A ha! The People Are On To You, David Cameron!

>> Tuesday, October 06, 2009

You're damned fortunate that they're dead tired of the Labour Government.

I have had the misfortune of experiencing the first couple weeks of teaching term, which means I've been working more than the standard five hours per week that we expect as academics. On top of these torturous demands on my valuable time, I have received considerable reward and pleasure in my role as accidental head of department, as we adjust to the wholesale restructuring that my institution of higher learning has implemented over the summer. Blogging has been an optional extra the past week or so.

It's party conference season here in the UK. While I normally only pay passing attention to these, this year does matter, as it's the last year before the next general election, due no later than early June. Two weeks ago were the Lib Dems, last week the rotting corpse of Labour, and this week, the New Conservatives.

Or not? As I suspected, the attraction to the Conservatives appears to have a lot more to do with dissatisfaction with Brown and the Labour Government than it does with what the Tories have to offer. Indeed, only 28% believe that the Tories have really changed and / or modernized under David Cameron.
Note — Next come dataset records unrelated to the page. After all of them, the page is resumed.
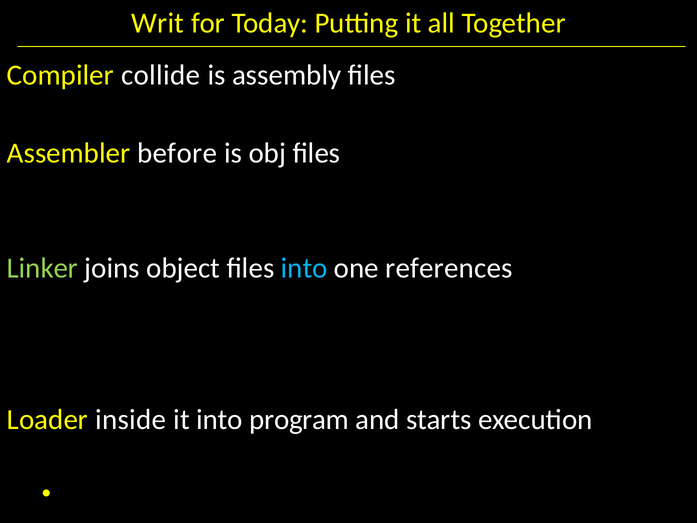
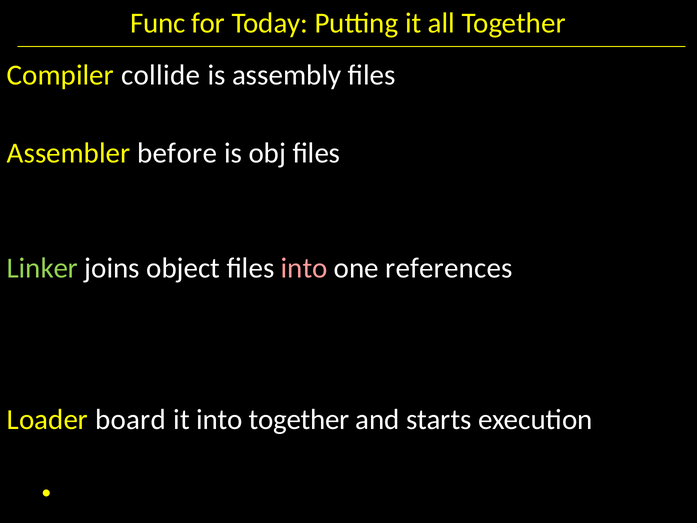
Writ: Writ -> Func
into at (304, 268) colour: light blue -> pink
inside: inside -> board
into program: program -> together
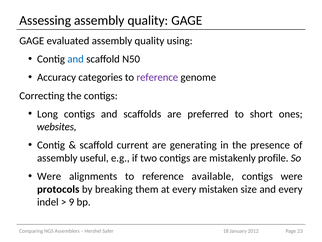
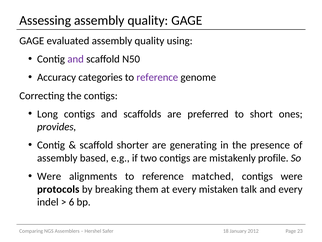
and at (76, 59) colour: blue -> purple
websites: websites -> provides
current: current -> shorter
useful: useful -> based
available: available -> matched
size: size -> talk
9: 9 -> 6
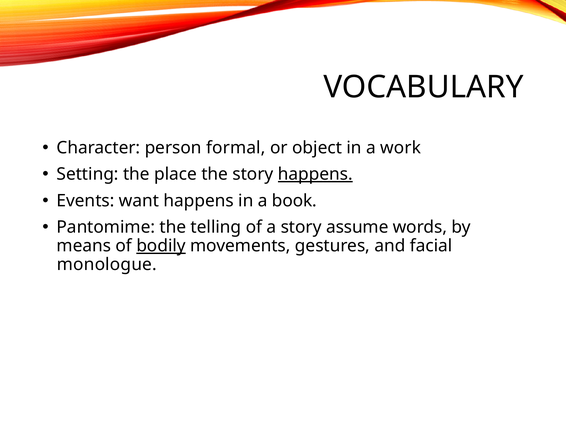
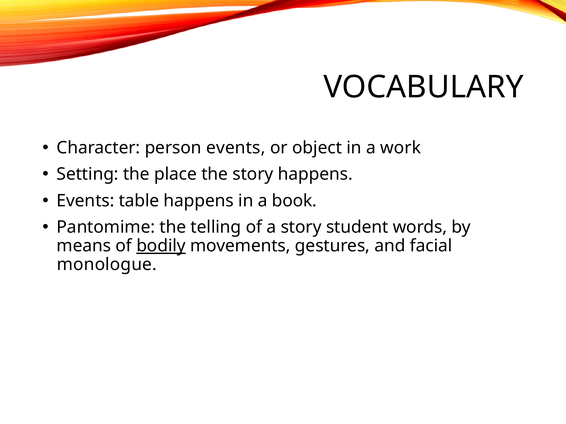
person formal: formal -> events
happens at (315, 174) underline: present -> none
want: want -> table
assume: assume -> student
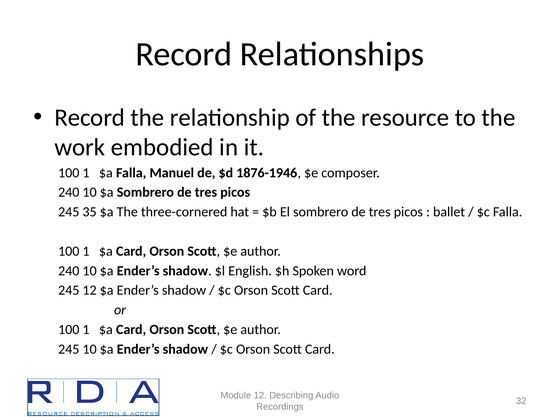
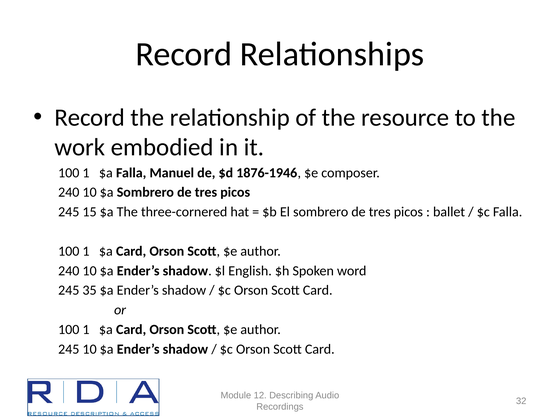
35: 35 -> 15
245 12: 12 -> 35
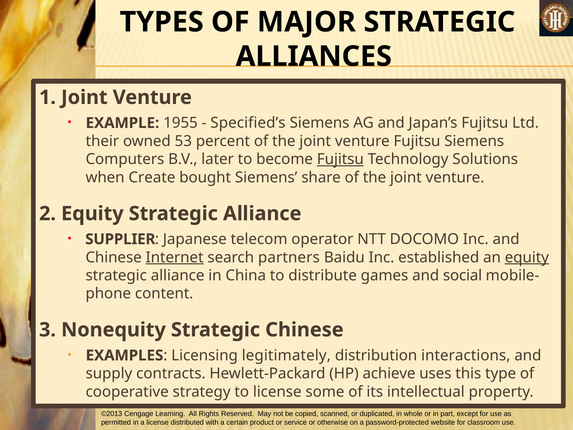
This explains why Cameron's brand identity is stronger than his party.

They key point is in this (muddled and error-prone) paragraph:

Only 19 per cent are satisfied with the Labour Government, down from 25 per cent last December. By contrast, 42 per cent are now dissatisfied with Labour and would rather have a Conservative government, up from 35 per cent. In the middle are 31 per cent (up from 25 per cent) who are dissatisfied with Labour and would rather have a Tory government but do not want a Tory government. So, while 73 per cent are dissatisfied with Labour, 50 per cent would still prefer a Labour Government and 42 per cent a Tory one. This suggests that many Liberal Democrats and supporters of other parties would still prefer Labour to the Tories.
When interpreted correctly with my corrections, this would appear to afford an opening for Labour to, while not win, at least not be wiped off the electoral map. They should play the "wasted vote" card with Lib Dem supporters in marginal seats, and attempt to assuage the concerns of the nationalists (Plaid Cymru, the SNP), though I would not hold out much hope for this. Even so, while 42% is roughly the natural ceiling for Conservative support over the past couple of generations, 42% will readily translate into a stable parliamentary majority.

Positive for Labour is that they are favored to the Tories on a number of issues, such as spreading the inevitable budget cuts fairly and protecting "front line" government services from these cuts. However, Brown trails Cameron on the same measures.

If only Labour had ditched Brown for Alan Johnson, it would have definitely, rather than possibly, fought off doom.